- _WORK ORDER_:
Please render every line of the items below as a JSON list of strings, one string per line, skipping blank lines and leaving out the pictures.

# # # # #

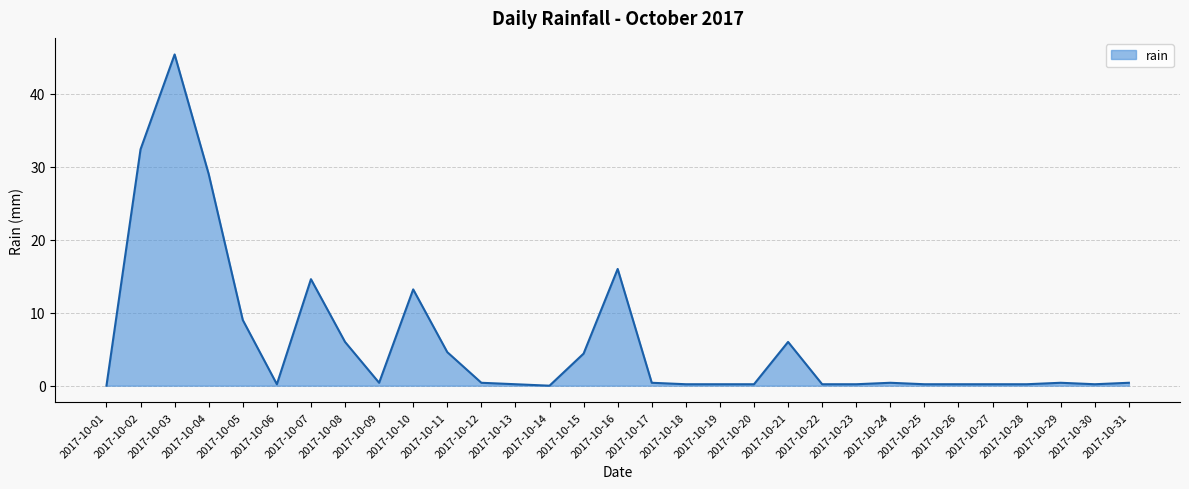

Reading left to right, transcribe all the data shown in this chart.

0.0	32.4	45.4	29.0	9.0	0.2	14.6	6.0	0.4	13.2	4.6	0.4	0.2	0.0	4.4	16.0	0.4	0.2	0.2	0.2	6.0	0.2	0.2	0.4	0.2	0.2	0.2	0.2	0.4	0.2	0.4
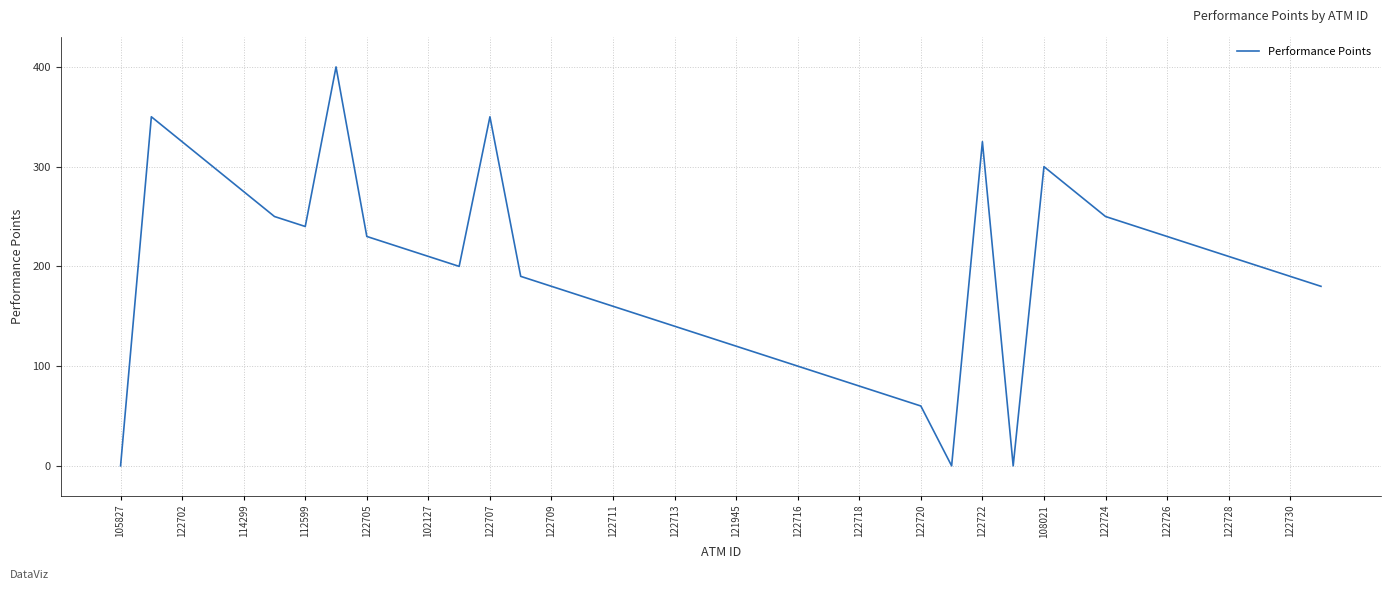

What is the greatest value displayed?

400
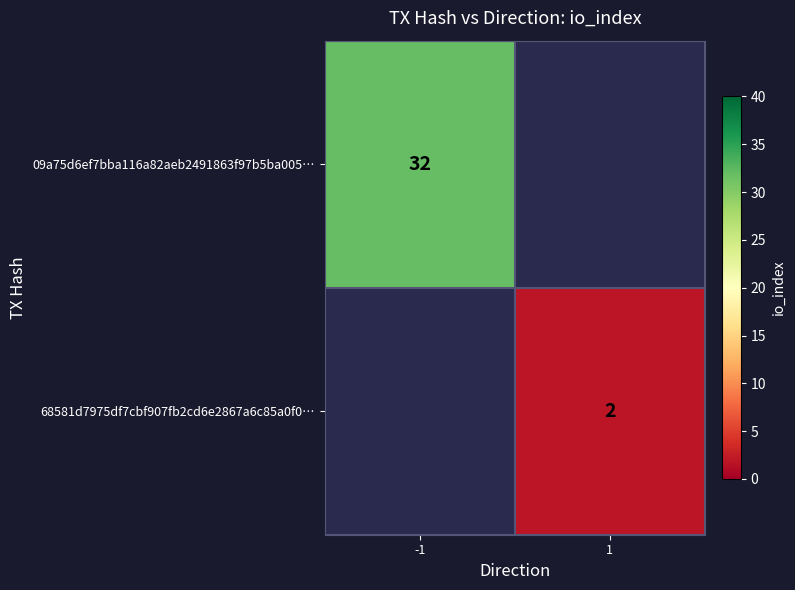

Which label corresponds to the smallest value in the chart?

1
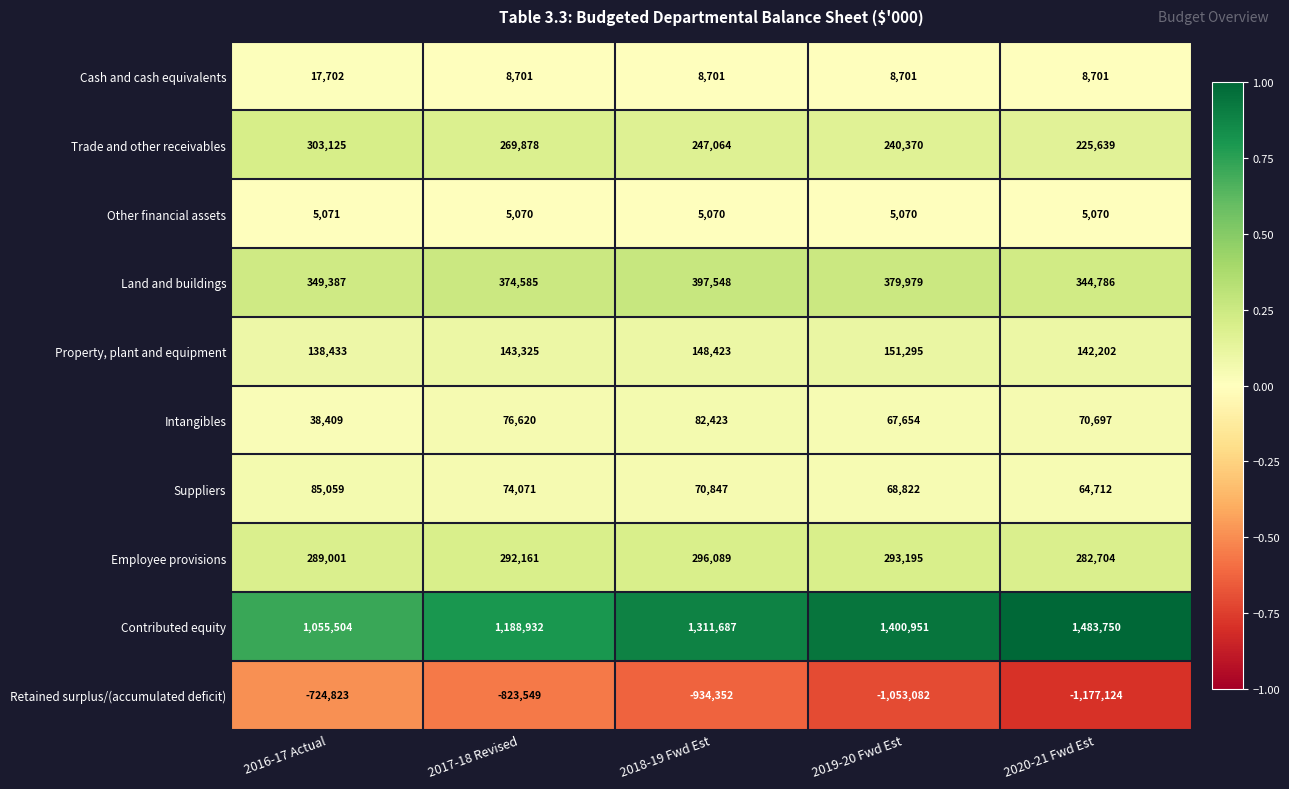

Which series has the largest range (max minus min)?

Retained surplus/(accumulated deficit)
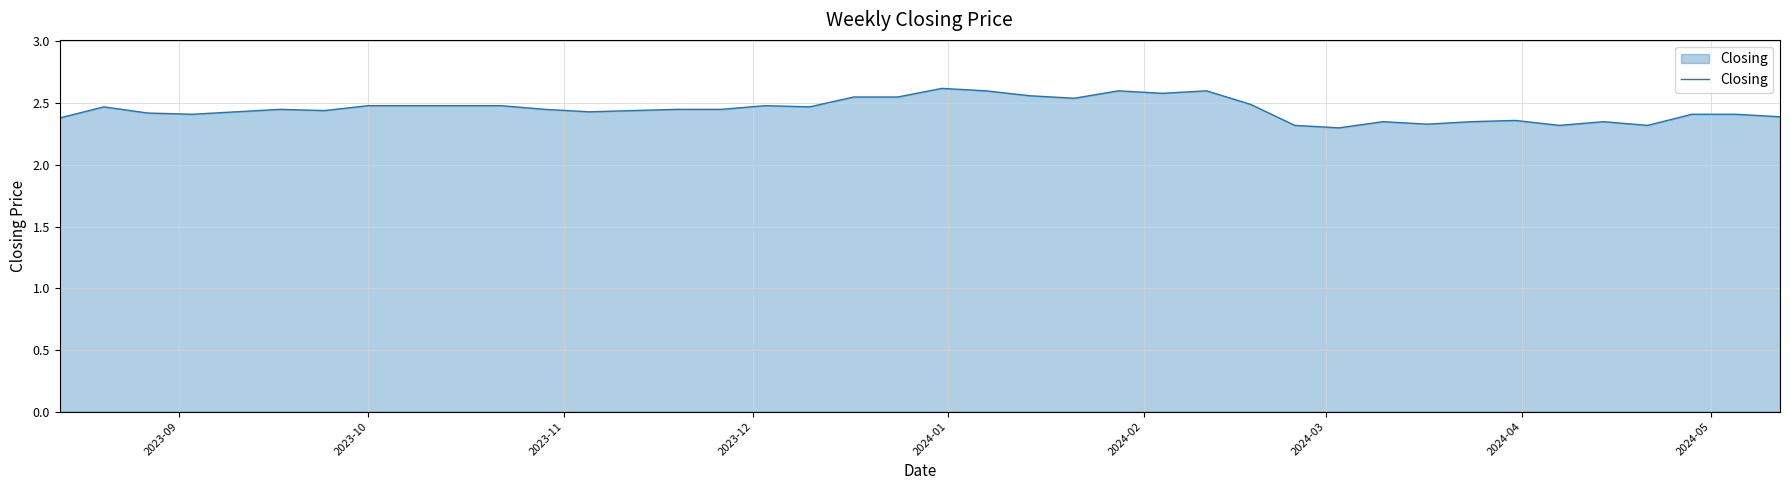

What is the smallest value displayed?

2.3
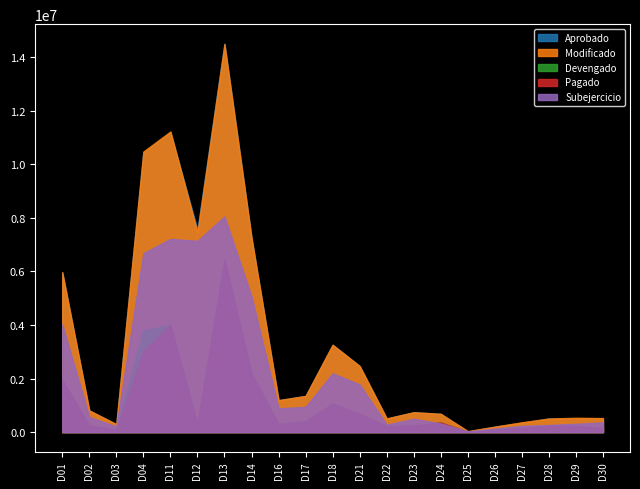

How many lines are shown in the chart?

5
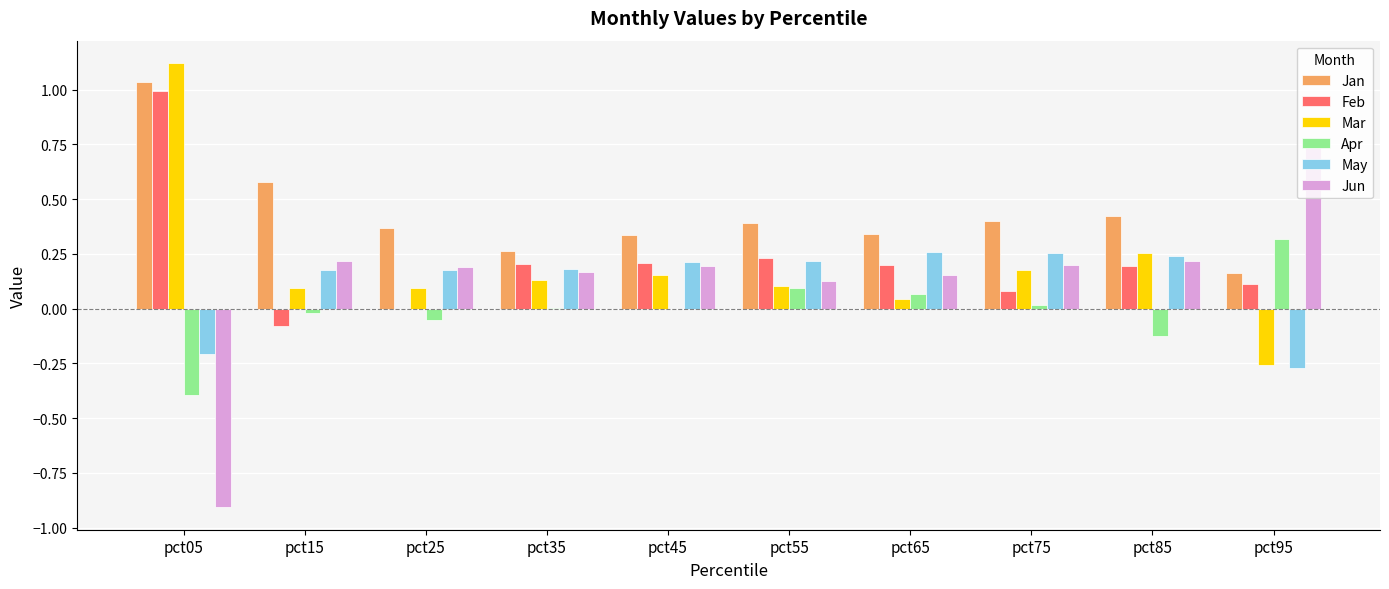

What is the sum of all Jun values?

1.3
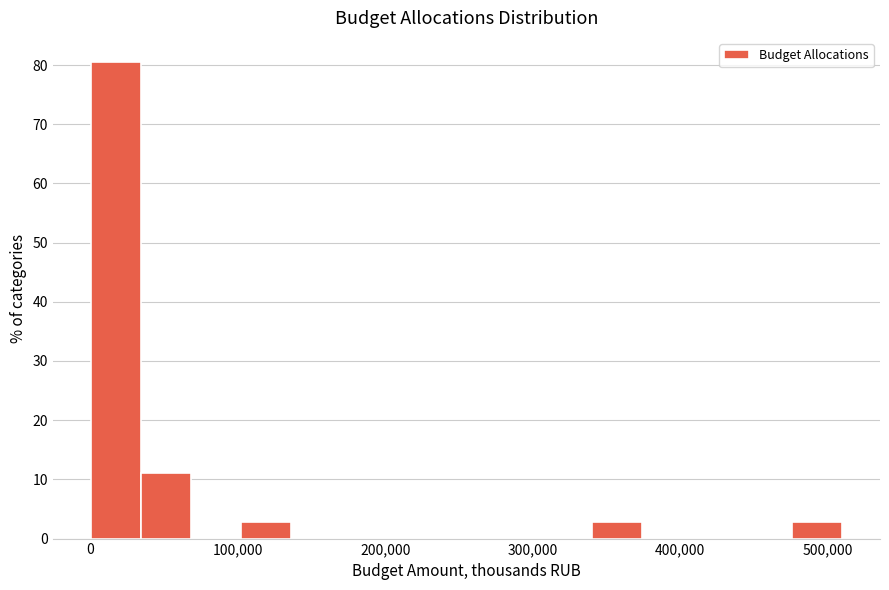

Read against the x-axis, roughly where is the centre of the tallest bar?

20000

# # # # #

- _OUTPUT OF THE EXERCISE_:
[
  "Reading left to right, transcribe all the data shown in this chart.",
  "0.0\t32.4\t45.4\t29.0\t9.0\t0.2\t14.6\t6.0\t0.4\t13.2\t4.6\t0.4\t0.2\t0.0\t4.4\t16.0\t0.4\t0.2\t0.2\t0.2\t6.0\t0.2\t0.2\t0.4\t0.2\t0.2\t0.2\t0.2\t0.4\t0.2\t0.4",
  "What is the greatest value displayed?",
  "400",
  "Which label corresponds to the smallest value in the chart?",
  "1",
  "Which series has the largest range (max minus min)?",
  "Retained surplus/(accumulated deficit)",
  "What is the smallest value displayed?",
  "2.3",
  "How many lines are shown in the chart?",
  "5",
  "What is the sum of all Jun values?",
  "1.3",
  "Read against the x-axis, roughly where is the centre of the tallest bar?",
  "20000"
]